> _EXERCISE PASSAGE_:
▽
Wild at Heart (Spanish title: Corazón indomable) is a Mexican telenovela produced by Nathalie Lartilleux for Televisa. It is a remake of the 1994 Mexican telenovela Marimar.

Ana Brenda Contreras and Daniel Arenas star as the protagonists, while Elizabeth Álvarez stars as the antagonist, with the special participation of César Évora.

As of January 30, 2017, Las Estrellas is broadcasting re-runs of Corazón indomable at 12:00pm replacing Mañana es para siempre and ended on June 30, 2017, with Lo que la vida me robó replacing it on July 3, 2017.

Univision started broadcasting Corazón indomable weeknights at 7pm/6c on May 13, 2013 replacing Corona de lágrimas. The last episode was broadcast at 8pm/7c on December 22, 2013 with Mentir para Vivir replacing it the next day

Plot
Maricruz Olivares lives with Ramiro, her maternal grandfather, and Solita, who is Deaf and who was found abandoned, by her mom Guadalupe Mendoza/Guadalupe Olivares and her grandpapa when she was a little baby. She lives in a shack located in the middle of nature, near the Narvaéz's ranch property line. Miguel and Octavio are siblings and they both own the Narvaéz's Ranch, which is mortgaged because of the bad administration Miguel, the older brother, has made. Octavio is a pilot and arrives in the ranch in need of money since he has lost his job and wants the lands to be sold. He doesn't imagine that soon he will forget this purpose and will discover that the earth, the sowing and sharing with the workmen become a source of passion for him.
△
> _TASK INSTRUCTIONS_:
a) Using the passage on Wild at Heart, decide whether each statement agrees with it: (i) the series is a remake of a 1994 telenovela, (ii) Elizabeth Álvarez plays one of the protagonists, (iii) Octavio is the older of the two brothers. Answer yes or no for each and quote the words that settle it.
b) Reproduce word for word the part of the passage on Wild at Heart that begins at the words containing "Ana Brenda Contreras" and ends with "of César Évora.".

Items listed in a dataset
▽
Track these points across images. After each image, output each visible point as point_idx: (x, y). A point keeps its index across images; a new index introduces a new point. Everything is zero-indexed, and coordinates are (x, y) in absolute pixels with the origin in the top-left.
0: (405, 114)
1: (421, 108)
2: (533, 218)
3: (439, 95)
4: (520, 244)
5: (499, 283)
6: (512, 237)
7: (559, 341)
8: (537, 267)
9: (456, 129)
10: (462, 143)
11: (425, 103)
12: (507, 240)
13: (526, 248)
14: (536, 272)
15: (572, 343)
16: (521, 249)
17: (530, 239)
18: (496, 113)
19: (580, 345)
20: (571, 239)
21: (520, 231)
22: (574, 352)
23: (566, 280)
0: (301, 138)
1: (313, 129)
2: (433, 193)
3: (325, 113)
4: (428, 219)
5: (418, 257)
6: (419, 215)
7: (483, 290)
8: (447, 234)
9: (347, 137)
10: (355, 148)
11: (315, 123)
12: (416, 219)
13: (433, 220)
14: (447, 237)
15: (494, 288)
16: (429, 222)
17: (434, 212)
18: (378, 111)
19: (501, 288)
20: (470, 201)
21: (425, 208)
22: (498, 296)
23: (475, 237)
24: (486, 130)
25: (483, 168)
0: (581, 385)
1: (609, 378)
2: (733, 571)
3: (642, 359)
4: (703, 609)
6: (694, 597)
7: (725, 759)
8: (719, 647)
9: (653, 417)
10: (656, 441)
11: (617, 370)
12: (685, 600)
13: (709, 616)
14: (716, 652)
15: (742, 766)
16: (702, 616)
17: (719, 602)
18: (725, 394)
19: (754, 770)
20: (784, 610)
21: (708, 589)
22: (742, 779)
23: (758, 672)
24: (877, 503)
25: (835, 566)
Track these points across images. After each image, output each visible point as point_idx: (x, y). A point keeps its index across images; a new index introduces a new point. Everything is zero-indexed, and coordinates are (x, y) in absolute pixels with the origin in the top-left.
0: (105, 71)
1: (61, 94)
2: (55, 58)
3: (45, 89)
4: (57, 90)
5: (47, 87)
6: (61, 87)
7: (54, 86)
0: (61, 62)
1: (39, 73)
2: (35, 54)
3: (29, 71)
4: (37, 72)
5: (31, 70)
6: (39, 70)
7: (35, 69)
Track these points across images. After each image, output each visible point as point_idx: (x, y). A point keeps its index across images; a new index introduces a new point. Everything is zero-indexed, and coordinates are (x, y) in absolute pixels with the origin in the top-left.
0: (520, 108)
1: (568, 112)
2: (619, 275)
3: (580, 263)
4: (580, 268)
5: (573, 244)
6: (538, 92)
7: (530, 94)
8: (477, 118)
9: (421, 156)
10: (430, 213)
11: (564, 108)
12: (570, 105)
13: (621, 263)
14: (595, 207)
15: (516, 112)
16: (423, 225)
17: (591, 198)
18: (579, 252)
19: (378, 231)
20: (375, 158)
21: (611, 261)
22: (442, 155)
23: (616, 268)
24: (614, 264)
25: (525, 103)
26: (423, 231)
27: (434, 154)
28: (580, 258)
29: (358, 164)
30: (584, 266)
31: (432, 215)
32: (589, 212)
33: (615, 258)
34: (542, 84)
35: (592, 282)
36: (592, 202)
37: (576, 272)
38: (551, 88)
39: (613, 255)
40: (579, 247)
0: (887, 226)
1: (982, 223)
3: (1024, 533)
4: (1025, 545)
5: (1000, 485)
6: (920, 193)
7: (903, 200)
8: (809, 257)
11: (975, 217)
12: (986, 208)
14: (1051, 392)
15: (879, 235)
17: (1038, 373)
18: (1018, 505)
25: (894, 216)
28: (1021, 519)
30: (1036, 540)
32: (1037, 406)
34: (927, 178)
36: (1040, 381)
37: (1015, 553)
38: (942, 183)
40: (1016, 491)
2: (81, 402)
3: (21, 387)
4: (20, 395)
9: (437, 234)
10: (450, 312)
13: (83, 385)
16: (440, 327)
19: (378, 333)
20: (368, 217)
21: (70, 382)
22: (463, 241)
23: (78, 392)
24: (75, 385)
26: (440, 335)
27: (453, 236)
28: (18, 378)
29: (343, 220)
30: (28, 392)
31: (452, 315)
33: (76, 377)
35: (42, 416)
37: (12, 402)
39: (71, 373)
△
> _YOUR WRITTEN ANSWERS_:
a)
(i) Yes: "It is a remake of the 1994 Mexican telenovela Marimar."
(ii) No: "Elizabeth Álvarez stars as the antagonist"
(iii) No: "Miguel, the older brother"

b)
Ana Brenda Contreras and Daniel Arenas star as the protagonists, while Elizabeth Álvarez stars as the antagonist, with the special participation of César Évora.